(DOCUMENT TEXT)

HOW JEWS SHOULD FACE THE NEW YEAR – Erev Rosh Hashanah

I OFFERED THIS PRELUDE IN SPANISH BEFORE I BEGAN THE FORMAL SERMON ITSELF IN ENGLISH (the full text will be available in Spanish translation on the TBS website):

My friends, we have come through a hard year, a year of physical destrction by Hurricane Maria, a year of trauma and disappointment for this beloved island. We gather together as a community, individuals and families, to seek consolation, to renew our resilience and to look ahead with hope for a better year. So ….

Shanah tovah – ¡Feliz año nuevo! After a very difficuIt year, it is once again my honor and privilege to stand before you, members and friends of Temple Beth Shalom of Puerto Rico, as I have in past years, and to greet you as our new Jewish year 5779 begins. We live in a time of much uncertainty – social, political, cultural, environmental and economic – an “age of enormity” (Isaac Rosenfeld). So my prayer for the coming year is heartfelt and earnest:

May it be Your will, our God and God of our fathers and mothers, that we be renewed for a good and sweet year.

Feliz nuevo año, dulce y tranquilo!

I invite, encourage – even urge – you to participate in all of our High Holy Day services: tomorrow morning (today, in the Jewish calendar) for the service for the first day of Rosh Hashanah, followed by Tashlikh at the beach; the beautiful, alternative liturgy for the second day of the holiday, “In the Balance,” our most personal service, which we will read on Tuesday morning; Shabbat Shuvah and Saturday morning; and the services for Yom Kippur evening, morning and afternoon. Hear the calls of the shofar, sing the melodies of the season. Be an important presence, a vital part of our congregation at prayer. Strengthen your own faith and renew yourself as we begin the new year.

This was my invitation to you for last Rosh Hashanah. Hurricane Maria prevented not only the words and prayers; it devastated la isla encanta.
It has taken nearly a year to restore electric power to Puerto Rico, and everyone knows it’s worse than it was before. Owing to the hurricane’s impact, all the problems facing Puerto Rico have become much harder to solve.

On top of this, we are in the midst of a time of national nightmare. Every day promises unknown, hard-to-predict developments, what one politician (Donald Rumsfeld) called “the known unknowns.” But since the beginning of 2017, we have been confronted with what can only be described as “unknown unknowns” – things that we could not have predicted. It’s not only the catastrophic aftermath of Maria; we hear unexpected echoes of dark times, the return of memories and behaviors that we thought were safely shelved in the library of the bad old days. So many expectations of normalcy have been dashed. So many new outrages are reported, and they come so fast that we are being seduced into lowering our expectations and our standards. The new coarseness, the brazen lying, hatred, bigotry and anti-Semitism have begun to constitute a new normal. We have the “feeling of living inside a joke that’s gone of control.” (James Poniewozik, New York Times, September 5, 2017) Sigmund Freud wrote about “civilization and its discontents.” Consider our current discontents. Nuestros descontentos, nuestras quajas.

(End DOCUMENT TEXT)
(RECORDS PROVIDED)

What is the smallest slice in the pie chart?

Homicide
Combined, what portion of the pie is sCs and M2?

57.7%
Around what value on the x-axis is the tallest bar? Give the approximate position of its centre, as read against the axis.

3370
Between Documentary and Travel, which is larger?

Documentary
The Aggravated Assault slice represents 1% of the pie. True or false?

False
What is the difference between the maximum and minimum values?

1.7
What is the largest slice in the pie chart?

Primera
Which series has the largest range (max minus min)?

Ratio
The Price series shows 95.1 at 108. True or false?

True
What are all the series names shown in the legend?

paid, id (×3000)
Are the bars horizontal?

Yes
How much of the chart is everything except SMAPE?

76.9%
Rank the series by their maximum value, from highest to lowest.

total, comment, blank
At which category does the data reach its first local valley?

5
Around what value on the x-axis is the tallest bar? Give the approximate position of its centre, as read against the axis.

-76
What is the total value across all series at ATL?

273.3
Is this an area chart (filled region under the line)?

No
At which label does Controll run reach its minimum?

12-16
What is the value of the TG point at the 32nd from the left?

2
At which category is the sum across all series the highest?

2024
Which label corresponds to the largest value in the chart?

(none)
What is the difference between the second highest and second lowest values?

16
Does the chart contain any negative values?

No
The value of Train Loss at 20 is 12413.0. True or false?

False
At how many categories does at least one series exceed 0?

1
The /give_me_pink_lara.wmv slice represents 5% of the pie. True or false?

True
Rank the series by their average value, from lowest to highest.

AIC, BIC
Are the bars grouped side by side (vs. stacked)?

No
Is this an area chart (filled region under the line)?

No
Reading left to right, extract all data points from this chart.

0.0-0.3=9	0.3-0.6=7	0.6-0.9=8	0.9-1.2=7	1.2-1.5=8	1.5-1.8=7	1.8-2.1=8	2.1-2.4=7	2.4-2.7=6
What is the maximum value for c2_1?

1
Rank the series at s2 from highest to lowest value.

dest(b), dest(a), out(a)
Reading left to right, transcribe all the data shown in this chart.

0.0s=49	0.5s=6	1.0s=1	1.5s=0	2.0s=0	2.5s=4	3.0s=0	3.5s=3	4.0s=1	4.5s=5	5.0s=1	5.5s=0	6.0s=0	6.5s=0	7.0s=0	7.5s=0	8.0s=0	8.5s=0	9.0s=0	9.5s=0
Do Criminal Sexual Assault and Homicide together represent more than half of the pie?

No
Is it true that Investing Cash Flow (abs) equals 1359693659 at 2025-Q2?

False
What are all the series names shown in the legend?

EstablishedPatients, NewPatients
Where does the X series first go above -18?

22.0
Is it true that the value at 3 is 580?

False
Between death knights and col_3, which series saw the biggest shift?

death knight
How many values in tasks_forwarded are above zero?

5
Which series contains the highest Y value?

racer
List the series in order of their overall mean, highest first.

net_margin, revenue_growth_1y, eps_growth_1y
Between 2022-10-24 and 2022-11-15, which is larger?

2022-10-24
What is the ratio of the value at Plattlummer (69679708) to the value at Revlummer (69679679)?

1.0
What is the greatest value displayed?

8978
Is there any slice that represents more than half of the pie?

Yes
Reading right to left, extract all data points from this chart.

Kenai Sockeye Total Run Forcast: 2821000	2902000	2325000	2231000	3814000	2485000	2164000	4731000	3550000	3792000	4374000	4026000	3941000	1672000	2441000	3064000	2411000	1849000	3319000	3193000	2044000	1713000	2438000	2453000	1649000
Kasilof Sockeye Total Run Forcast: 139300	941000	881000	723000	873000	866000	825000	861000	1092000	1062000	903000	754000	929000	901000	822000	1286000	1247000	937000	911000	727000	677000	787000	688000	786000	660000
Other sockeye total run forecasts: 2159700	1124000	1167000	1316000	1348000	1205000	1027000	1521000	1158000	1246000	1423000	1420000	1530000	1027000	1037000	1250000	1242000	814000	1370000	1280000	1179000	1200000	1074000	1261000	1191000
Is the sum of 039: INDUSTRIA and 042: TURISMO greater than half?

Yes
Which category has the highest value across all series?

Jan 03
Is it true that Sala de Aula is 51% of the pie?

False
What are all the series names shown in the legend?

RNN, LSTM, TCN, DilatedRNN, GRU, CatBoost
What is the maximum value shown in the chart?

(End RECORDS PROVIDED)

WORK TASK
Repeat, word for word, the passage of the Rosh Hashanah sermon from "I invite, encourage" to "la isla encanta.".

ANSWER TO THIS PROBLEM
I invite, encourage – even urge – you to participate in all of our High Holy Day services: tomorrow morning (today, in the Jewish calendar) for the service for the first day of Rosh Hashanah, followed by Tashlikh at the beach; the beautiful, alternative liturgy for the second day of the holiday, “In the Balance,” our most personal service, which we will read on Tuesday morning; Shabbat Shuvah and Saturday morning; and the services for Yom Kippur evening, morning and afternoon. Hear the calls of the shofar, sing the melodies of the season. Be an important presence, a vital part of our congregation at prayer. Strengthen your own faith and renew yourself as we begin the new year.

This was my invitation to you for last Rosh Hashanah. Hurricane Maria prevented not only the words and prayers; it devastated la isla encanta.